The Associated Students of Madison's Student Judiciary found the Student Services Finance Committee in violation of viewpoint neutrality Monday night.
The decision was an appeal in the case of the Langdon-State Neighborhood Association v. Lamont Smith (on behalf of the SSFC).
A new hearing for the group will be conducted by the ASM Student Council by the end of the semester.
The organization was originally denied funding by SSFC in September on the assumption that the group serves only a specific group of students, with the group filing a complaint claiming discrimination, in early October.
The original decision by the Student Judiciary was 9-0-2 in favor of SSFC's decision.
An automatic appeal followed.
Whether the process the UW System uses to fund student organizations is viewpoint neutral is now the subject of a federal court case brought against the system by former UW-Madison law student Scott Southworth.
Vance Gathing, a former SSFC member, UW-Madison alumnus and representative of the Langdon-State Neighborhood Association, said about six SSFC-funded groups serve a specific group of people, making the denied funding an \illegal consideration.""
""This is U.S. Supreme Court-level discussion here,"" he said. ""By [SSFC's] own flawed procedure we should get funding.""

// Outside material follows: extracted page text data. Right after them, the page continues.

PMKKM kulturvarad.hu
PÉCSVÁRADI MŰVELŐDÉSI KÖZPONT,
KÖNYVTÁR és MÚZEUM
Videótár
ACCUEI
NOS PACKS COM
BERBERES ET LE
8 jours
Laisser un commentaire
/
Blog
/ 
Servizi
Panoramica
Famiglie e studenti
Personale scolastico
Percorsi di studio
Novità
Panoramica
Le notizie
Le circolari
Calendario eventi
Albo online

SSFC member Matt Modell defended SSFC's decision claiming the group is exclusionary, not offering all services to all students.

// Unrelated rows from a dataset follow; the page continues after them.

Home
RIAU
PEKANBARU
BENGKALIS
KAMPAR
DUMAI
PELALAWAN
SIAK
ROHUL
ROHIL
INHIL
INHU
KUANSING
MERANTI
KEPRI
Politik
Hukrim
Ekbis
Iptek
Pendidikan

""We've had zero evidence that we've been discriminatory,"" Modell said.
SSFC Chair Lamont Smith said he agreed.
""It was pretty cut and dry,"" he said. ""It's outlined in the student organization handbook that your organization can't be discriminatory.""
Modell added the Langdon-State Neighborhood Association's services and procedures were not completely clear to SSFC members during the group's hearing.